## start Extract

By Juan Roca
‘I want the house to look as though it is floating on water.”
That was what architect Victor Canas told me when I was called out to visit this site on the northwestern coast of Costa Rica. It was a brilliant idea, certainly one that befitted the spectacular mountaintop setting and its breathtaking 360-degree views of rugged coastline, forest greenery and assorted perspectives to horizons in all directions.
I had the advantage in this case of already having built a much more ordinary swimming pool for the homeowner some 20 years ago – and the further edge of being the only watershaper in the country in the business of designing and building such ambitious projects. When the architect showed me an overhead view of the home’s footprint and the space for the pool, I was inspired: I knew right away that this was going to be something special.
For his part, the client simply said that he wanted something wonderful and was willing to trust my judgment. I knew he was serious, given the soaring architecture of the home and its spare-no-expense approach to every detail. More than a year in the making, this pool is the most ambitious and beautiful I’ve tackled to date.
THE HIGH LIFE
As I explained in the December 2005 issue of WaterShapes (“Pure Vision,” page 48), Costa Rica has experienced an upsurge in affluence in recent years. Within that sweeping trend, however, this particular home project sets a new standard for grandeur and opulence amid the Central American landscape.
As is true of many of the high-end projects I’m doing these days – especially those with similarly glorious ocean views – the vanishing edge is a prominent feature here. In this case, the approach has been taken to something of an extreme: On the view side, the pool has a sweeping, 100-foot-long edge that stretches from one end of the house to the other.

## end Extract
## start Listed records

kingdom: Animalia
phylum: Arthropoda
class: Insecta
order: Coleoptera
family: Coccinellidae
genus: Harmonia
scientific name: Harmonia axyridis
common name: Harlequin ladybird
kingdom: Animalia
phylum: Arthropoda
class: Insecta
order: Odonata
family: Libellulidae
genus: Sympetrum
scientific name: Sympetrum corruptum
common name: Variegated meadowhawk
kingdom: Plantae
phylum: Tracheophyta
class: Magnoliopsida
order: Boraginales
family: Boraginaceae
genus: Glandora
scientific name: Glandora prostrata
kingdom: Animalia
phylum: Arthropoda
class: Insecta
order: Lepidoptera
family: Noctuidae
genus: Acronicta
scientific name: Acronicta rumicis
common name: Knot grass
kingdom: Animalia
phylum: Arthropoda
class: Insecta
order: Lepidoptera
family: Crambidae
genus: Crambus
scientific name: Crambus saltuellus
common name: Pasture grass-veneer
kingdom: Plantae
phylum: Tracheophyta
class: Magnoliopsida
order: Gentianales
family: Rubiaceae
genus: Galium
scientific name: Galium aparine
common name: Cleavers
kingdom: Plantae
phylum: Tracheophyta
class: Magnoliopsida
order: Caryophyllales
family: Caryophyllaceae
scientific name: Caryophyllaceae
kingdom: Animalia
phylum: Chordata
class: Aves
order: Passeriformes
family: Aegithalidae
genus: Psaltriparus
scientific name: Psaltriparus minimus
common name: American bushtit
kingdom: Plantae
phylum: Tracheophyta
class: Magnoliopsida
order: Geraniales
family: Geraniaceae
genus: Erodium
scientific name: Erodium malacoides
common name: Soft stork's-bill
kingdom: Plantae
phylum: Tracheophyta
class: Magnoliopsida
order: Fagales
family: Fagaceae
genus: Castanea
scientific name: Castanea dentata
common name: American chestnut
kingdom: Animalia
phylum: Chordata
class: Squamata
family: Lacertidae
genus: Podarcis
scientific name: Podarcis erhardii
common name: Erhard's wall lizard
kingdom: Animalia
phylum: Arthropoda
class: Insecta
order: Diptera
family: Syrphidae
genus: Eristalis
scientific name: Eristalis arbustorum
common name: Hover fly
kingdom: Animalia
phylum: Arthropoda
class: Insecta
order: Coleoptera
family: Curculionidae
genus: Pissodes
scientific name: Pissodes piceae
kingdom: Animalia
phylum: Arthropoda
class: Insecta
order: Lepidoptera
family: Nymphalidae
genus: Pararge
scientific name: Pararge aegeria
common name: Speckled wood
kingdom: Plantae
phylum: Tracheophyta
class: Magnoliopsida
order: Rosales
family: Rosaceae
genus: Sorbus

## end Listed records

Problems to work on =
A – Rewrite the paragraph beginning "As is true of many of the high-end projects" from the article on the Costa Rica pool as a brief bulleted list that keeps its main facts.
B – Carry on the article on the Costa Rica pool, picking up right after its last sentence.
The material plays no part in this.

Results for each task =
A –
- The vanishing edge is a prominent feature in many of the writer's current high-end projects, especially those with glorious ocean views.
- This project takes that approach to an extreme.
- On the view side, the pool has a sweeping, 100-foot-long edge that runs from one end of the house to the other.

B –
|The setting is ideal for a vanishing-edge application, with water-on-water and water-on-greenery views in every direction across the watershape’s broad reflective surface. And the fact that the water is shallow over much of that surface brings the glass tile into play in ways that lend a wonderful texture to the overall setting.|
The majority of the wet area is actually just six inches deep – a reflecting pool covered in more than 3,300 square feet of a rich, dark-colored tile mosaic in the Moroccan Desert pattern from Oceanside Glasstile (Carlsbad, Calif.). A small deep section is tucked up alongside a portion of the home’s angled glass walls – an unusual configuration with a depth that is nearly indistinguishable from most viewing angles.
The entire broad surface reflects both home and sky, providing an extraordinary intermingling of reflected light, gently rippling water and mirrored views of the home’s architecture from a variety of exterior and interior spaces. I’m proud of the fact that I brought several ideas of my own to the design process, including the key decision of setting the elevation of the water at the same point as the interior floors of the home.
|The long views across the water are always spectacular no matter the vantage point or the time of day, especially when taken in from a point at which you can clearly see that the water level is the same as that of the floors inside the home. But if you get up close with a more vertical perspective and the right light, you can also see the access point to the pool-depth section of the watershape alongside the home.|
The water is separated from the home’s glass panels by a narrow slot-overflow feature that runs the entire length of the pool. This almost-invisible border was inspired by similar treatments I’ve seen in the work of the late, great architect John Lautner and his equally amazing protégé, Helena Arahuete.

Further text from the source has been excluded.